### Document extract
◇ ◇ ◇ ◇ ◇ ◇ ◇

Louis Calaferte was born in Turin in 1928. He was a playwright, poet, and writer of prose. The Way It Works with Women, published by the Marlboro Press/Northwestern in 1998, was the first of his many novels to be translated into English.

Austryn Wainhouse is the founder of the Marlboro Press and has translated the works of the Marquis de Sade and Simone de Beauvoir, among others.

◇ ◇ ◇ ◇ ◇ ◇ ◇

### The data
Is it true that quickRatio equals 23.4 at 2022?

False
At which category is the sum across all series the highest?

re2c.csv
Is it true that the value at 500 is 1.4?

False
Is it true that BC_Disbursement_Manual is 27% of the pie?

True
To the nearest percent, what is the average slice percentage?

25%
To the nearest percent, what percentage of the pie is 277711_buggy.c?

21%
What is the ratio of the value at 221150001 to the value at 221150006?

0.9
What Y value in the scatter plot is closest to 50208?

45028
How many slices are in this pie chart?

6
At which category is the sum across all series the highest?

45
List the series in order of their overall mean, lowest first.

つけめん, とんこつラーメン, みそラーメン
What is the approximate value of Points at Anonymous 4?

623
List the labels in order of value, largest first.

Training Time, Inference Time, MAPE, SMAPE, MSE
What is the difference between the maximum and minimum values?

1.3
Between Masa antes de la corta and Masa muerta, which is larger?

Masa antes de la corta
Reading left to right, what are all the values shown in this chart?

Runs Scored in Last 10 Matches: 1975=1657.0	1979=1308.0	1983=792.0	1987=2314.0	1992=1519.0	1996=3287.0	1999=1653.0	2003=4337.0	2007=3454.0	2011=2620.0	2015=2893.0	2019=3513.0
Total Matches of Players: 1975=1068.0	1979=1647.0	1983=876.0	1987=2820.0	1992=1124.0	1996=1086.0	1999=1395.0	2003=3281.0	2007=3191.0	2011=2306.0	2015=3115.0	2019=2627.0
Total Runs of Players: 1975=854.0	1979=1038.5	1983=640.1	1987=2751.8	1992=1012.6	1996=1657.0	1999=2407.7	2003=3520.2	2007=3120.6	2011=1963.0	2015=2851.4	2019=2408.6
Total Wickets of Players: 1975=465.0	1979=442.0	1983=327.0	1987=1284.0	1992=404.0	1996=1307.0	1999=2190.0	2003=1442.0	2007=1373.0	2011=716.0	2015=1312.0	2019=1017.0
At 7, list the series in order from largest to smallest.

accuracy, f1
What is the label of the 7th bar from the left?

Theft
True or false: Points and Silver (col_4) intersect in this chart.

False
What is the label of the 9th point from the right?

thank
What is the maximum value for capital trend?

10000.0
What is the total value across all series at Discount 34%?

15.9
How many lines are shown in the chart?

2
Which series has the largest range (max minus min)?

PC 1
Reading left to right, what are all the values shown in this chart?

◇ ◇ ◇ ◇ ◇ ◇ ◇

### Task details
Does each statement agree with the biographical note? Answer yes or no for each, and quote the note's deciding words exactly. 1. Louis Calaferte was born in Turin. 2. The Way It Works with Women was first published in 1928. 3. Austryn Wainhouse founded the Marlboro Press.

### Task solution
1. Yes: "Louis Calaferte was born in Turin in 1928."
2. No: "published by the Marlboro Press/Northwestern in 1998"
3. Yes: "Austryn Wainhouse is the founder of the Marlboro Press"